Most methods for classifying objects, such as objects in images, use statistical models that are trained using labeled training data. Typically, a passive learning method accepts randomly selected training data. However, providing and labeling a large labeled training data set is time consuming, while a small labeled training data set reduces the accuracy of the classification.
In active learning, the method selects “useful” data for a user to label, instead of passively accepting randomly selected data. Active learning can significantly reduce the amount of training data required, compared to passive learning while achieving similar classification accuracy as passive learning.
The principal idea in active learning is that not all data are of equal value to the classifier, especially for classifiers that have sparse solutions. For example, with a support vector machine (SVM) classifier, the classification is the same when all training data except the support vectors of a separating hyperplane are omitted. Thus, the support vectors define the hyperplane, and all other data are redundant.

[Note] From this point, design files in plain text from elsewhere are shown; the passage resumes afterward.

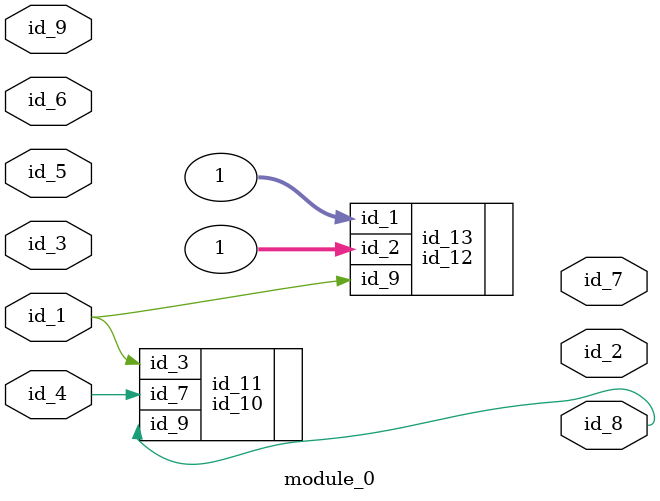
<source format=v>
module module_0 (
    id_1,
    id_2,
    id_3,
    id_4,
    id_5,
    id_6,
    id_7,
    id_8,
    id_9
);
  input id_9;
  output id_8;
  output id_7;
  input id_6;
  input id_5;
  input id_4;
  input id_3;
  output id_2;
  input id_1;
  id_10 id_11 (
      .id_9(id_8),
      .id_3(id_1),
      .id_7(id_4)
  );
  id_12 id_13 (
      .id_2(1),
      .id_1(1),
      .id_9(id_1)
  );
  id_14 id_15 (
      .id_4 (id_9),
      .id_3 (id_11),
      .id_11(id_11)
  );
endmodule

</source>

One active learning method is for an SVM in a relevance feedback framework for image retrieval. That method relies on margins for unlabeled examples and works only for a binary class classifier.
Another active learning method minimizes a version space at each iteration. The version space is a subset including all hypotheses that are consistent with the training data. However, that method is also not easily extensible to the multi-class case.

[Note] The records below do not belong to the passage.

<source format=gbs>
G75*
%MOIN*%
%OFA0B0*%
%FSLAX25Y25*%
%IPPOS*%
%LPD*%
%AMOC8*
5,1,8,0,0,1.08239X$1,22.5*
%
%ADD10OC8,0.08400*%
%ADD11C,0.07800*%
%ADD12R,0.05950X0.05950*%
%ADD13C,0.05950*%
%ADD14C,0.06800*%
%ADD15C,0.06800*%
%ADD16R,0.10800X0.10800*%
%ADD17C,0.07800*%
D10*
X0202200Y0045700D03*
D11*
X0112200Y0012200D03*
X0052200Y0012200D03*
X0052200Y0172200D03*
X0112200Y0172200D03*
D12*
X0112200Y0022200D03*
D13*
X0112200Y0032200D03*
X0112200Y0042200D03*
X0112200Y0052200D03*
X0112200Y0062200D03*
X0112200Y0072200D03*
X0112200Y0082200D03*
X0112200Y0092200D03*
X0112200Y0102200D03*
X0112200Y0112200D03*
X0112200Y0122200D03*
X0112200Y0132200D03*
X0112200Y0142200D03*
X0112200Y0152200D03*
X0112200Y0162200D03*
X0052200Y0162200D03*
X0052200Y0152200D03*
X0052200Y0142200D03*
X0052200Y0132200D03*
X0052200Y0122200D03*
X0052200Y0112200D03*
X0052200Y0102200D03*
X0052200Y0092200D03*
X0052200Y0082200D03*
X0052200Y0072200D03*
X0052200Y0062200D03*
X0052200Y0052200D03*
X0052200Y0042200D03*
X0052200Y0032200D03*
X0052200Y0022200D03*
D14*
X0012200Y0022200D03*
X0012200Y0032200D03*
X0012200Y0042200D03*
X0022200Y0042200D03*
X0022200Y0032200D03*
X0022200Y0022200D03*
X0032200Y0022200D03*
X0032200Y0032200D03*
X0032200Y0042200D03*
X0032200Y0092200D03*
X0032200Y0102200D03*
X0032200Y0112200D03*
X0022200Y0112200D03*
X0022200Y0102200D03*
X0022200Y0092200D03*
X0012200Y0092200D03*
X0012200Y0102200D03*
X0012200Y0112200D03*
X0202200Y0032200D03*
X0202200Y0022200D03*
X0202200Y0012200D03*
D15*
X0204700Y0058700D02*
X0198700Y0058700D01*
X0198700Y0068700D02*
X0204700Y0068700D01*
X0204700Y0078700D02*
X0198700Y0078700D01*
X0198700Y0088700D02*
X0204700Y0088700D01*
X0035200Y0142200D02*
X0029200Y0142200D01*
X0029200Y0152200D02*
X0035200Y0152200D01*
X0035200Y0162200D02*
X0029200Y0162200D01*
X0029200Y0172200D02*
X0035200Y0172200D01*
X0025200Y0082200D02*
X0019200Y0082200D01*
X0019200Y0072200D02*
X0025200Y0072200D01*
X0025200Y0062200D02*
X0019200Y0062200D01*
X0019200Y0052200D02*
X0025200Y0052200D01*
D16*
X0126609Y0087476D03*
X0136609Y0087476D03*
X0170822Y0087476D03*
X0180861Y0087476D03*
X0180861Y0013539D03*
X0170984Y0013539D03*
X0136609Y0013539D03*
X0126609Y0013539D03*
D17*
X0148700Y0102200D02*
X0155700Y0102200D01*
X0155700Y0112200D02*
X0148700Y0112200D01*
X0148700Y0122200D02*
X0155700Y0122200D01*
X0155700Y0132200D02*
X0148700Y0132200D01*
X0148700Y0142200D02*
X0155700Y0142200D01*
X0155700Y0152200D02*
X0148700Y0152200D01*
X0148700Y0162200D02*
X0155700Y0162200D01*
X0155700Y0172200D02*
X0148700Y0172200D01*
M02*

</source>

Another method uses Gaussian processes for active learning. That method relies on uncertainty estimates of the examples, obtained through Gaussian process regression, which is computationally expensive (O(N3), and cubic in the number of training examples. That method handles multi-class classification using a one-verses-all SVM formulation. To incorporate multi-class problems, that method adds one example per classifier at each round, because their active learning method is primarily targeted towards binary classification.
Another method for active learning in the multi-class setting finds examples that minimize the expected entropy of the system after the addition of random examples from the active pool, see Holub et al., “Entropy-based active learning for object recognition,” CVPR, Workshop on Online Learning for Classification, 2008. In essence, the method is an information-based approach because that method attempts to gain most information about the unknown labels in order to minimize entropy. That is extremely intensive computationally. The method is time cubic in both the number of unlabeled images N and the number of classes k, i.e., O(k3N3).
Active learning in batch mode with SVMs has been described for the task of image retrieval. That method explicitly handles the selection of multiple images at every iteration through an optimization framework. Because that method is targeted towards image retrieval, the primary classification task is binary; to determine whether an image belongs to the class of the query image.
A confidence based active learning method uses a conditional error as a metric of uncertainty of each example. However, that method only focuses only on the binary classification problem.